HILL AIR FORCE BASE, Utah -- How do you make a 51-foot long, 35-foot wide fighter jet, with an engine that generates 43,000 pounds of thrust, vanish? You don’t. There’s no black magic that exists to make something that big disappear.
The F-35A Lightning II isn’t invisible, but it does have a “cloak,” which makes it very difficult to detect, track, or target by radar with surface to air missiles or enemy aircraft. The real term used to describe the cloak is “low observable” technology and it takes skilled Airmen to maintain.
“You can’t hit a target if you can’t get to it. And you can’t get to a target if you get shot down,” said Master Sgt. Francis Annett, 388th Maintenance Squadron Fabrication Flight NCOIC. “Because of the LO technology, the F-35A can fly missions most other aircraft cannot. We make sure our Airmen understand how important their job is. We teach the ‘why’ as much as the ‘how.’”

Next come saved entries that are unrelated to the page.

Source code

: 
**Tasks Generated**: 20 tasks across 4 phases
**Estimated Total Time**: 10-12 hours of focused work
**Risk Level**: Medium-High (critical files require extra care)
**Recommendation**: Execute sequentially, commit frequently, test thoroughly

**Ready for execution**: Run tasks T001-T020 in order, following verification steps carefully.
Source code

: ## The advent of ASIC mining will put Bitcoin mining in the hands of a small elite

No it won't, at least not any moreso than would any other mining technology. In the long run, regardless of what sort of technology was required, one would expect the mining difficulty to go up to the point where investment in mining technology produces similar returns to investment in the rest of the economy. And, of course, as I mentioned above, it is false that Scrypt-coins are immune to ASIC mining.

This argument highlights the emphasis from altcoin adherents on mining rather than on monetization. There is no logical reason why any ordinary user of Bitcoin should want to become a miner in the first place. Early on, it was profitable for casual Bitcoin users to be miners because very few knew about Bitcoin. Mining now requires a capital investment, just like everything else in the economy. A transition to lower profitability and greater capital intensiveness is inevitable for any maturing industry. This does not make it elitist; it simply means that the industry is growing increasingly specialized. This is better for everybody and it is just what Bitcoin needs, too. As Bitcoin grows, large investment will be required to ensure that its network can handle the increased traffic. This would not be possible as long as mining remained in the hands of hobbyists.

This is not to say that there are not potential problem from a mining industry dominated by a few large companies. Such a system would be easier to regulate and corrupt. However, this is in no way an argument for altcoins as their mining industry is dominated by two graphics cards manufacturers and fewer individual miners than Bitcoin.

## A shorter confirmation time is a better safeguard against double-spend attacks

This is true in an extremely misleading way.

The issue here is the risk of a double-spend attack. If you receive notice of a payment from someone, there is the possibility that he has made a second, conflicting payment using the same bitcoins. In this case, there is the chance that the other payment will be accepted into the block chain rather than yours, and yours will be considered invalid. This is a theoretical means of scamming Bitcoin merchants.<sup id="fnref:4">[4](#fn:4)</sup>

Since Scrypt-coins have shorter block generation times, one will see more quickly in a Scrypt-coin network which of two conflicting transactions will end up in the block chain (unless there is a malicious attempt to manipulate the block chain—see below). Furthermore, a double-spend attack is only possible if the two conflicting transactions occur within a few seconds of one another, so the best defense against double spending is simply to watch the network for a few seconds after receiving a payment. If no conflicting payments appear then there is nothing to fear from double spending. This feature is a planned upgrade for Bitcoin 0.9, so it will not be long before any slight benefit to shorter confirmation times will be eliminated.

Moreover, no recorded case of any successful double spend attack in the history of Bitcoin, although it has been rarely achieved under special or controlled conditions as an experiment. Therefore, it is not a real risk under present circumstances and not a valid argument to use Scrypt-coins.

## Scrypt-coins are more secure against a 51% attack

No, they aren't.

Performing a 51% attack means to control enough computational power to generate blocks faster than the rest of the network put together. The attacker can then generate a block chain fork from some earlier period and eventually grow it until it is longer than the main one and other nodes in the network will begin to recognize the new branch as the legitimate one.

Several things combine to provide the F-35A’s stealth – the lines and contours of the aircraft’s exterior design, the composite panels and parts that make up the body, and the radar absorbent materiel that coats the entire jet. All of these contribute to deflecting or absorbing enemy radar and, combined with pilots’ tactics, help the F-35A survive in enemy air space.
During flight, the exterior paint or coating of any aircraft can get worn down from friction caused by weather, dust, bugs, and the normal movement of flight surfaces. The F-35A also has several panels that are frequently removed or opened on the flight line for routine maintenance, and there are more than 5,000 fasteners that keep body panels in place. All of these, when worn, can potentially limit the jets stealth capabilities.
The fabrication flight team inspects and evaluates the jets’ coatings, seams and panels after each flight, looking for anything that could lead to an increased radar signature, recording any damage and prioritizing repairs across the wing’s fleet.
At work in their shop, the LO technicians work in a team, hunched intently over a long table full of composite panels and rubber seals. They wear masks and gloves, and look more like sculptors or painters than fabricators. The old, heavy equipment used for cutting, pounding, bending and joining sheet metal for F-16 skins, lines the walls behind them, mostly unused. The machines a reminder of the difference between fourth and fifth generation technology.
Maintaining this radar absorbent coating on surface of the F-35 is a job that takes very detail-oriented, sometimes tedious work – masking every small area, properly mixing chemicals, applying them precisely, smoothing, and assessing the smallest imperfections. It’s time consuming, but it’s vital to get it right, Annett said.
“I like that its detail oriented,” said Staff Sgt. Brandon Ladson, a low observable journeyman. “All the work that you put in really shows, any mistake you make, every good thing you do. It all shows in the final product.”
The active-duty 388th FW and Air Force Reserve 419th FW are the Air Force’s only combat-capable F-35 units, working side-by-side, maintaining the jets in a Total Force partnership that utilizes the strengths of both components.